:: PROVIDED DATA ::
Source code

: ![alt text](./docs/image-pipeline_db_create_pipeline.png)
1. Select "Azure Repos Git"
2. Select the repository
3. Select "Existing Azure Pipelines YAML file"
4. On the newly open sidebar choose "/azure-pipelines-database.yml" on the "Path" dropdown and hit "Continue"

:: PROBLEM DETAILS ::
Reproduce the listing above verbatim, keeping every line and character unchanged.

:: SOLUTION TO THE PROBLEM ::
Source code

: ![alt text](./docs/image-pipeline_db_create_pipeline.png)
1. Select "Azure Repos Git"
2. Select the repository
3. Select "Existing Azure Pipelines YAML file"
4. On the newly open sidebar choose "/azure-pipelines-database.yml" on the "Path" dropdown and hit "Continue"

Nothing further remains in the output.